Bouche de goût

Nous avons eu l’occasion de vous parler dans ces lignes de Napoléon qui n’aimait pas rester à table. Il avait chargé Talleyrand des réceptions. On ne peut oublier qu’il avait demandé la même chose à Cambacérès. Les deux hommes se divisèrent les dîners officiels. Pour ce faire, Talleyrand s’appuyait sur un cuisinier hors-pair du nom de Carême.

La tombe du Marquis ?

Cambacérès, lui, faisait confiance à son officier de bouche, Monsieur d’Aigrefeuille. Ce dernier accompagnait partout son maître et de plus faisait office de «goûteur». Non que le Consul eût peur d’être empoisonné, mais il demandait à Aigrefeuille son avis sur un nouveau mets avant d’en manger. Célèbre gourmand, Monsieur d’Aigrefeuille était connu pour ses dons de bouche extraordinaires. Son art de découpeur était si consommé qu’il réussissait à cacher dans un coin du plat, sous les autres tranches, le morceau de son choix, pour le retrouver quand venait le moment pour lui de se servir.

Son aura était telle que Grimod de la Reynière, le célèbre amphitryon, lui dédia le premier exemplaire de son «Almanach des Gourmands». Il reçut également le titre très envié de «Roi des Gourmands».
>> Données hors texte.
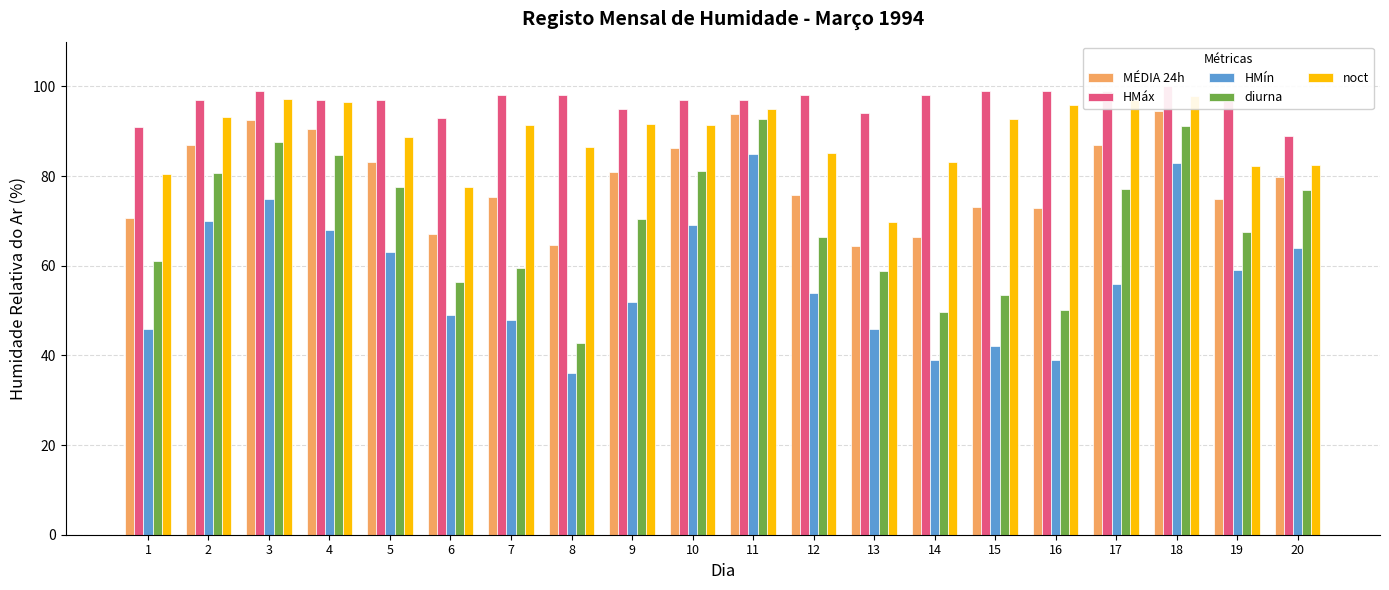

What is the difference between the maximum and minimum values in the HMín series?

49.0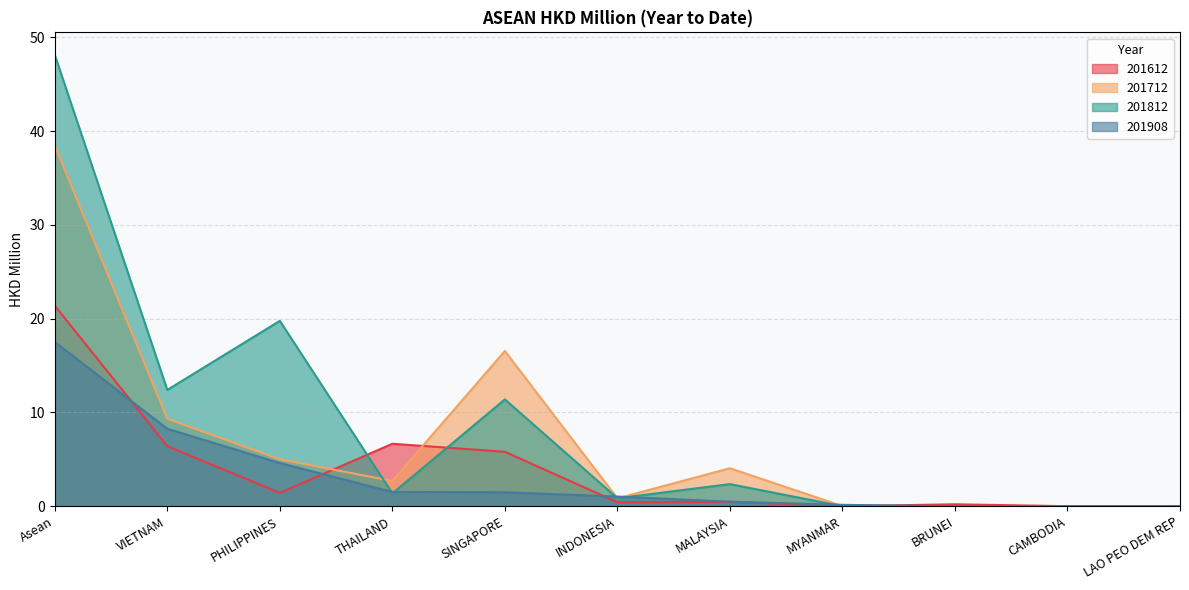

Between which two adjacent categories do 201908 and 201612 first intersect?

Asean and VIETNAM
Dans ses mémoires[1], la Baronne de Saint Estève, née de Vacharde peint le personnage :
«Le marquis d’Aigrefeuille, Chevalier de Malte, ancien procureur à la cour des aides de Montpellier, un gros homme de petite taille, vient de se faire faire une épée de prestige. Suspendue à son énorme ventre, celle-ci ressemble en fait à une broche !».

En 1814, juste avant la chute de l’Empire, le Marquis d’Arfeuille, fut congédié par Cambacérès. Il s’était aperçu que son protégé était un espion de Fouché, ministre de la police de l’Empereur. L’officier de bouche se retrouva rapidement sans ressources suffisantes pour continuer à faire bombance. Sa chute lui valut le couplet d’une chanson de rue :

 «  D’Aigrefeuille, de Monseigneur
Ne pouvant plus piquer l’assiette,
Pour en témoigner sa douleur
A mis un crêpe à sa fourchette »

 Mona, quand je lis des trucs comme çà, j’ai soif. J’ai les amygdales qui sèchent. Vite, ouvrez donc ce flacon qui va nous faire vibrer. Pour une libation, direction le Liban : Château Musar 2002 est un vin extraordinaire. Après un passage obligatoire en carafe, ce breuvage vous mènera vers un univers de plaisir.